START GIVEN RECORDS

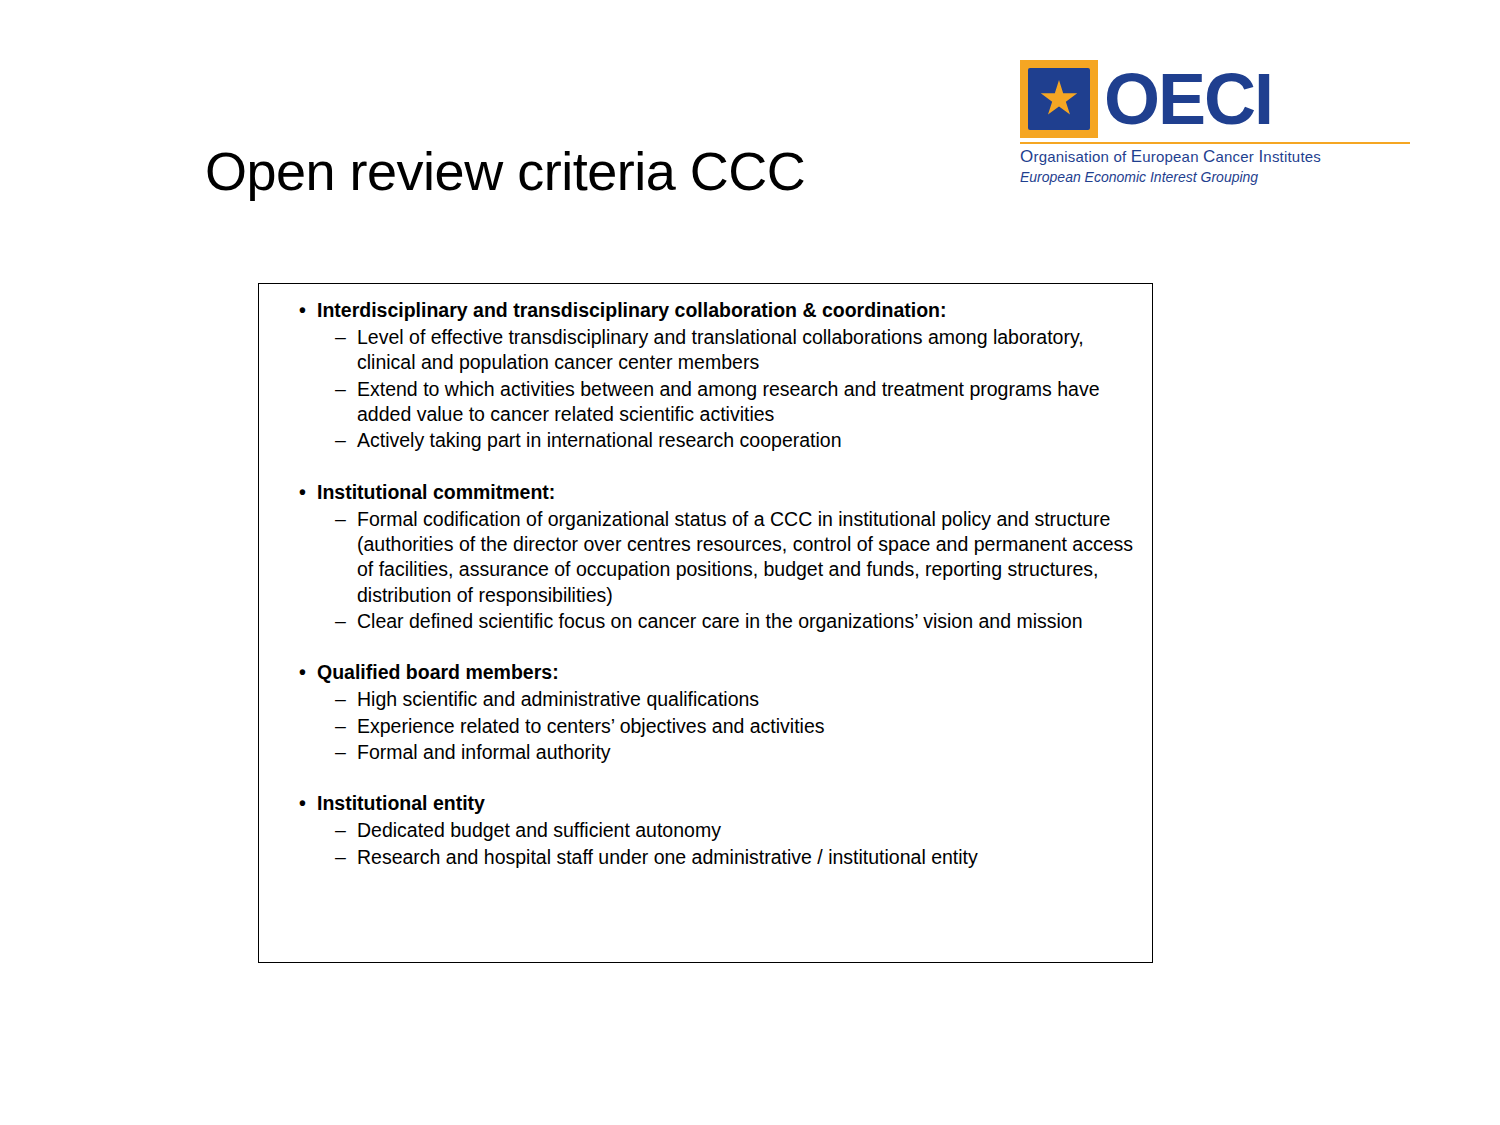OECI
Organisation of European Cancer Institutes
European Economic Interest Grouping
Open review criteria CCC
Interdisciplinary and transdisciplinary collaboration & coordination:
Level of effective transdisciplinary and translational collaborations among laboratory, clinical and population cancer center members
Extend to which activities between and among research and treatment programs have added value to cancer related scientific activities
Actively taking part in international research cooperation
Institutional commitment:
Formal codification of organizational status of a CCC in institutional policy and structure (authorities of the director over centres resources, control of space and permanent access of facilities, assurance of occupation positions, budget and funds, reporting structures, distribution of responsibilities)
Clear defined scientific focus on cancer care in the organizations’ vision and mission
Qualified board members:
High scientific and administrative qualifications
Experience related to centers’ objectives and activities
Formal and informal authority
Institutional entity
Dedicated budget and sufficient autonomy
Research and hospital staff under one administrative / institutional entity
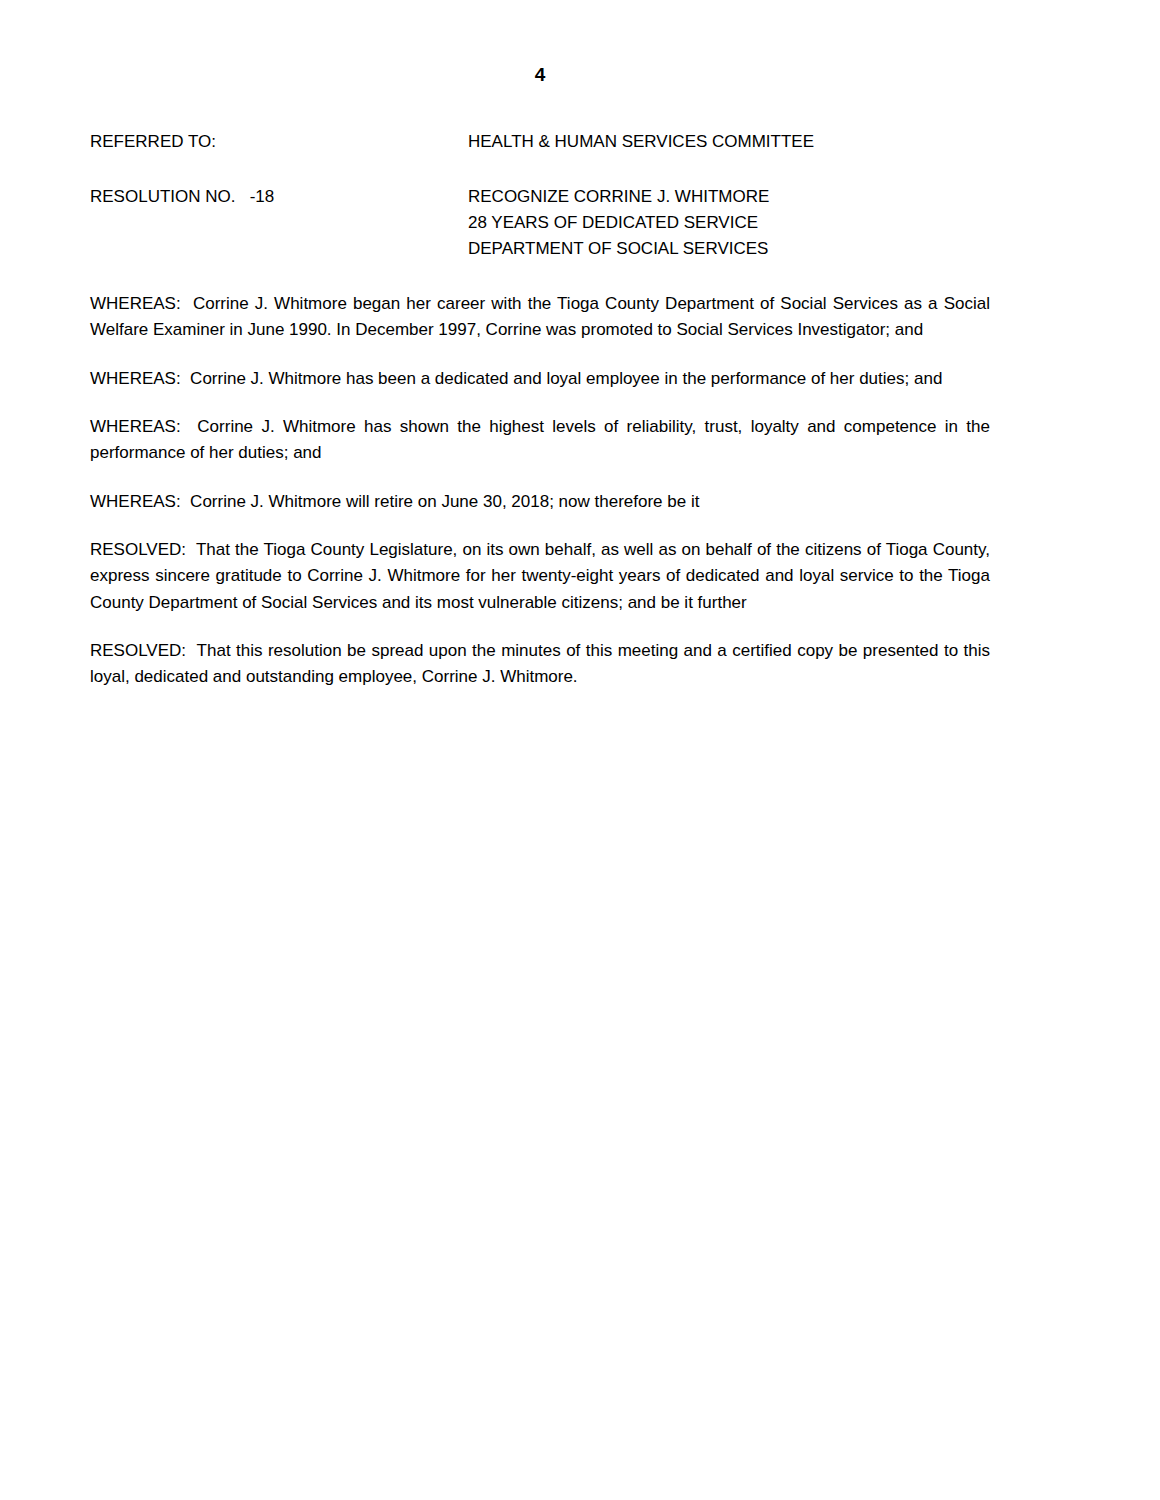4
REFERRED TO:
HEALTH & HUMAN SERVICES COMMITTEE
RESOLUTION NO. -18
RECOGNIZE CORRINE J. WHITMORE
28 YEARS OF DEDICATED SERVICE
DEPARTMENT OF SOCIAL SERVICES
WHEREAS: Corrine J. Whitmore began her career with the Tioga County Department of Social Services as a Social Welfare Examiner in June 1990. In December 1997, Corrine was promoted to Social Services Investigator; and
WHEREAS: Corrine J. Whitmore has been a dedicated and loyal employee in the performance of her duties; and
WHEREAS: Corrine J. Whitmore has shown the highest levels of reliability, trust, loyalty and competence in the performance of her duties; and
WHEREAS: Corrine J. Whitmore will retire on June 30, 2018; now therefore be it
RESOLVED: That the Tioga County Legislature, on its own behalf, as well as on behalf of the citizens of Tioga County, express sincere gratitude to Corrine J. Whitmore for her twenty-eight years of dedicated and loyal service to the Tioga County Department of Social Services and its most vulnerable citizens; and be it further
RESOLVED: That this resolution be spread upon the minutes of this meeting and a certified copy be presented to this loyal, dedicated and outstanding employee, Corrine J. Whitmore.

END GIVEN RECORDS

- [HOW TO COMPLETE THIS TASK]: Could you set down every entry again exactly as written, leaving out any pictures?

- [RESPONSE TO THIS TASK]:
OECI
Organisation of European Cancer Institutes
European Economic Interest Grouping
Open review criteria CCC
Interdisciplinary and transdisciplinary collaboration & coordination:
Level of effective transdisciplinary and translational collaborations among laboratory, clinical and population cancer center members
Extend to which activities between and among research and treatment programs have added value to cancer related scientific activities
Actively taking part in international research cooperation
Institutional commitment:
Formal codification of organizational status of a CCC in institutional policy and structure (authorities of the director over centres resources, control of space and permanent access of facilities, assurance of occupation positions, budget and funds, reporting structures, distribution of responsibilities)
Clear defined scientific focus on cancer care in the organizations’ vision and mission
Qualified board members:
High scientific and administrative qualifications
Experience related to centers’ objectives and activities
Formal and informal authority
Institutional entity
Dedicated budget and sufficient autonomy
Research and hospital staff under one administrative / institutional entity
4
REFERRED TO:
HEALTH & HUMAN SERVICES COMMITTEE
RESOLUTION NO. -18
RECOGNIZE CORRINE J. WHITMORE
28 YEARS OF DEDICATED SERVICE
DEPARTMENT OF SOCIAL SERVICES
WHEREAS: Corrine J. Whitmore began her career with the Tioga County Department of Social Services as a Social Welfare Examiner in June 1990. In December 1997, Corrine was promoted to Social Services Investigator; and
WHEREAS: Corrine J. Whitmore has been a dedicated and loyal employee in the performance of her duties; and
WHEREAS: Corrine J. Whitmore has shown the highest levels of reliability, trust, loyalty and competence in the performance of her duties; and
WHEREAS: Corrine J. Whitmore will retire on June 30, 2018; now therefore be it
RESOLVED: That the Tioga County Legislature, on its own behalf, as well as on behalf of the citizens of Tioga County, express sincere gratitude to Corrine J. Whitmore for her twenty-eight years of dedicated and loyal service to the Tioga County Department of Social Services and its most vulnerable citizens; and be it further
RESOLVED: That this resolution be spread upon the minutes of this meeting and a certified copy be presented to this loyal, dedicated and outstanding employee, Corrine J. Whitmore.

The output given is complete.